#### Your objective:
Duplicate the stretch of the court ruling text from "We find this claim" through "their fishing net." with no changes.
(Text block begins)
Appellant also anchors his innocence on the claim that he and Edelyn were romantically involved. We note, however, that there was no proof of said relationship other than the self-serving testimony of accused. Moreover, even a romantic relationship would not exculpate appellant if he forced Edelyn to have sex with him. 23

The trial court correctly disregarded appellant’s alibi. For one, appellant himself testified that he and his friends merely fished for one to three hours each day. After fishing, they returned to their nipa hut, also in Layagon, to rest. Thus, although it would take five (5) hours to travel from Layagon to Sitio Eviota, it was not physically impossible for appellant to have returned to Sitio Eviota on July 26, 1993 and raped the victim. Moreover, appellant’s alibi that he was on a fishing trip with his friends is highly suspect. Appellant claimed that they went fishing for 3-5 hours on July 25, 1993, 24 but his witness, Ruben Gerance, testified that they did not go fishing that day for it was a Sunday. 25 Moreover, the record of activities/fish catch per day has no probative value since it was not identified by the wife of defense witness Ruben Gerance who made the entries therein.

Finally, appellant charges that complainant was ill-motivated in accusing him of rape. First, he claims that complainant’s family instigated the charge for they did not approve of his relationship with Edelyn. Allegedly, they were against him for he was poor.

We find this claim incredible. Except as to appellant’s self-serving testimony, there was no other proof (e.g. love notes, testimony of other people who knew about their liaison) of appellant’s alleged amorous relationship with Edelyn. In fact, Edelyn categorically denied having any romantic involvement with Appellant.

Appellant also claims that complainant’s family concocted the rape charge for he accidentally destroyed the fishing net he borrowed from complainant’s father and he refused to pay for the damage. We find this an equally pathetic excuse. Appellant is not accused of committing a petty crime. He was charged with sexually molesting fifteen-year old Edelyn Giducos. We cannot see how complainant’s family could go to such great lengths and subject their daughter to humiliation and public scandal merely to get even with appellant for ruining their fishing net.
(Text block ends)
(Dataset excerpts begins)
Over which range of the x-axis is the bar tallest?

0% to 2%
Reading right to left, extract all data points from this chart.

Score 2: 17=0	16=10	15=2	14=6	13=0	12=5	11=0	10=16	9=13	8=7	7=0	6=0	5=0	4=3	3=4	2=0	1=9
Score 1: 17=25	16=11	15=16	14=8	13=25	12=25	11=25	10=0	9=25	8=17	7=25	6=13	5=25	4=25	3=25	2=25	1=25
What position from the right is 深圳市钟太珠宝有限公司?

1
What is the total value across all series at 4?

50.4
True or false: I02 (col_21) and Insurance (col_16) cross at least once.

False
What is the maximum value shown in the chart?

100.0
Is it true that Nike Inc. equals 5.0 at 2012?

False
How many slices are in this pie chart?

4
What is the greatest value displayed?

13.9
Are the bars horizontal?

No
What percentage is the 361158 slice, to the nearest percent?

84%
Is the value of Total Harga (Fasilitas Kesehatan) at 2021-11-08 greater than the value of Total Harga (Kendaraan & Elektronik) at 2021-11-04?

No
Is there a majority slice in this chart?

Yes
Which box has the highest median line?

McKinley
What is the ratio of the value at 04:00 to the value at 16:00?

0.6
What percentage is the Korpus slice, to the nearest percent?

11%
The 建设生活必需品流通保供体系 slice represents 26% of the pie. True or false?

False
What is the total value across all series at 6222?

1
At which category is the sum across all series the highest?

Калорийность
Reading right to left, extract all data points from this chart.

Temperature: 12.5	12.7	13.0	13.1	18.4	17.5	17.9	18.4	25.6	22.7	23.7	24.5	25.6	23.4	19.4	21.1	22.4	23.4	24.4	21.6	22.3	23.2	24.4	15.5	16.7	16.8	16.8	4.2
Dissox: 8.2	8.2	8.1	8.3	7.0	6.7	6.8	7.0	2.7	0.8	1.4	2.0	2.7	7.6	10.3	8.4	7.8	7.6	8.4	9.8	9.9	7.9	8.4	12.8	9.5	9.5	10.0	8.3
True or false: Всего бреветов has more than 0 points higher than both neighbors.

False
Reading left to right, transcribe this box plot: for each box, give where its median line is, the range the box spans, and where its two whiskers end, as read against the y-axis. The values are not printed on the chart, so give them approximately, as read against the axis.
(Dataset excerpts ends)
#### Problem solution:
We find this claim incredible. Except as to appellant’s self-serving testimony, there was no other proof (e.g. love notes, testimony of other people who knew about their liaison) of appellant’s alleged amorous relationship with Edelyn. In fact, Edelyn categorically denied having any romantic involvement with Appellant.

Appellant also claims that complainant’s family concocted the rape charge for he accidentally destroyed the fishing net he borrowed from complainant’s father and he refused to pay for the damage. We find this an equally pathetic excuse. Appellant is not accused of committing a petty crime. He was charged with sexually molesting fifteen-year old Edelyn Giducos. We cannot see how complainant’s family could go to such great lengths and subject their daughter to humiliation and public scandal merely to get even with appellant for ruining their fishing net.